## RECORDS SHOWN
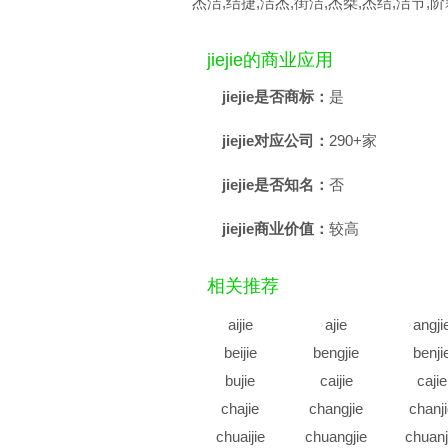
杰洁,结捷,洁杰,街洁,杰桀,杰结,洁节,阶
jiejie的商业应用
jiejie是否商标：
是
jiejie对应公司：
290+家
jiejie是否知名：
否
jiejie商业价值：
较高
相关推荐
aijie
ajie
angji
beijie
bengjie
benji
bujie
caijie
cajie
chajie
changjie
chanj
chuaijie
chuangjie
chuanj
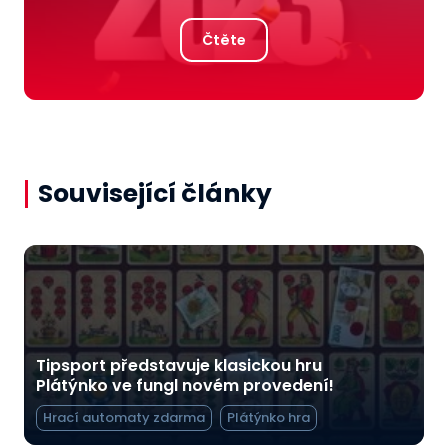
Čtěte
Související články
Tipsport představuje klasickou hru
Plátýnko ve fungl novém provedení!
Hrací automaty zdarma
Plátýnko hra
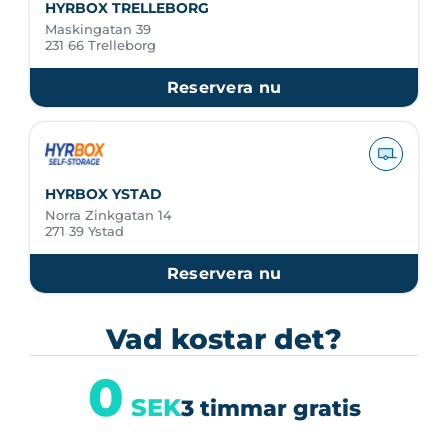
HYRBOX TRELLEBORG
Maskingatan 39
231 66 Trelleborg
Reservera nu
HYRBOX YSTAD
Norra Zinkgatan 14
271 39 Ystad
Reservera nu
Vad kostar det?
0
SEK
3 timmar gratis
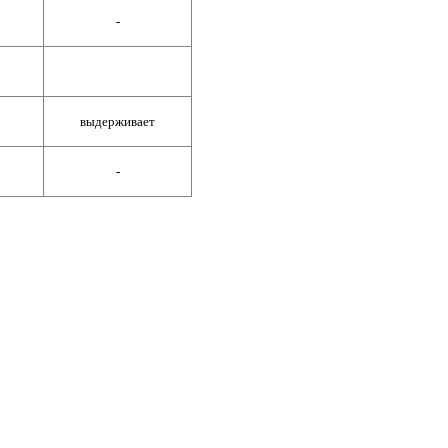
-
выдерживает
-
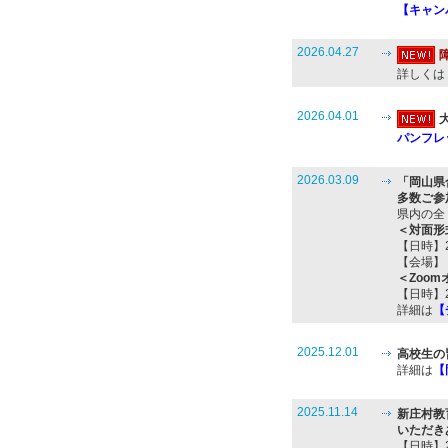
【キャン
2026.04.27
詳しくは
2026.04.01
パンフレッ
2026.03.09
「岡山県
多数ご参
県内の全
＜対面形
【日時】2
【会場】
＜Zoo
【日時】2
詳細は
【
2025.12.01
高校生の
詳細は
【
2025.11.14
新庄村教
いただき
【日時】2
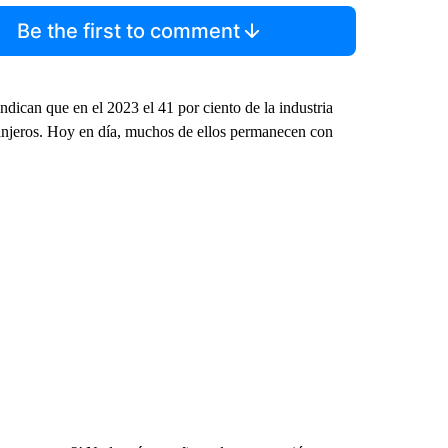
Be the first to comment
dican que en el 2023 el 41 por ciento de la industria
tranjeros. Hoy en día, muchos de ellos permanecen con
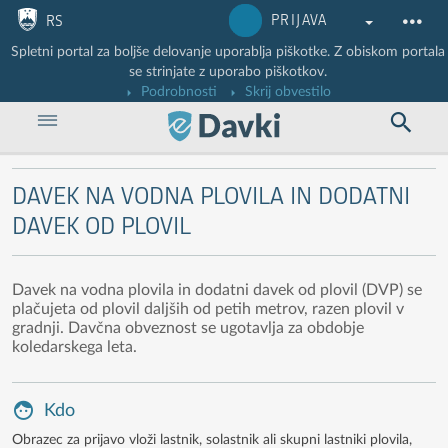
Nadaljuj na vsebino
Nadaljuj na vsebino zaprtega portala
PRIJAVA
RS
Spletni portal za boljše delovanje uporablja piškotke. Z obiskom portala
se strinjate z uporabo piškotkov.
Podrobnosti
Skrij obvestilo
DAVEK NA VODNA PLOVILA IN DODATNI
DAVEK OD PLOVIL
Davek na vodna plovila in dodatni davek od plovil (DVP) se
plačujeta od plovil daljših od petih metrov, razen plovil v
gradnji. Davčna obveznost se ugotavlja za obdobje
koledarskega leta.
Kdo
Obrazec za prijavo vloži lastnik, solastnik ali skupni lastniki plovila,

## WORK INSTRUCTION
Omit the pictures. Repeat the rest of the data exactly.

## EXERCISE RESPONSE
杰洁,结捷,洁杰,街洁,杰桀,杰结,洁节,阶
jiejie的商业应用
jiejie是否商标：
是
jiejie对应公司：
290+家
jiejie是否知名：
否
jiejie商业价值：
较高
相关推荐
aijie
ajie
angji
beijie
bengjie
benji
bujie
caijie
cajie
chajie
changjie
chanj
chuaijie
chuangjie
chuanj
Čtěte
Související články
Tipsport představuje klasickou hru
Plátýnko ve fungl novém provedení!
Hrací automaty zdarma
Plátýnko hra
HYRBOX TRELLEBORG
Maskingatan 39
231 66 Trelleborg
Reservera nu
HYRBOX YSTAD
Norra Zinkgatan 14
271 39 Ystad
Reservera nu
Vad kostar det?
0
SEK
3 timmar gratis
-
выдерживает
-
【キャン
2026.04.27
詳しくは
2026.04.01
パンフレッ
2026.03.09
「岡山県
多数ご参
県内の全
＜対面形
【日時】2
【会場】
＜Zoo
【日時】2
詳細は
【
2025.12.01
高校生の
詳細は
【
2025.11.14
新庄村教
いただき
【日時】2
Be the first to comment
dican que en el 2023 el 41 por ciento de la industria
tranjeros. Hoy en día, muchos de ellos permanecen con
Nadaljuj na vsebino
Nadaljuj na vsebino zaprtega portala
PRIJAVA
RS
Spletni portal za boljše delovanje uporablja piškotke. Z obiskom portala
se strinjate z uporabo piškotkov.
Podrobnosti
Skrij obvestilo
DAVEK NA VODNA PLOVILA IN DODATNI
DAVEK OD PLOVIL
Davek na vodna plovila in dodatni davek od plovil (DVP) se
plačujeta od plovil daljših od petih metrov, razen plovil v
gradnji. Davčna obveznost se ugotavlja za obdobje
koledarskega leta.
Kdo
Obrazec za prijavo vloži lastnik, solastnik ali skupni lastniki plovila,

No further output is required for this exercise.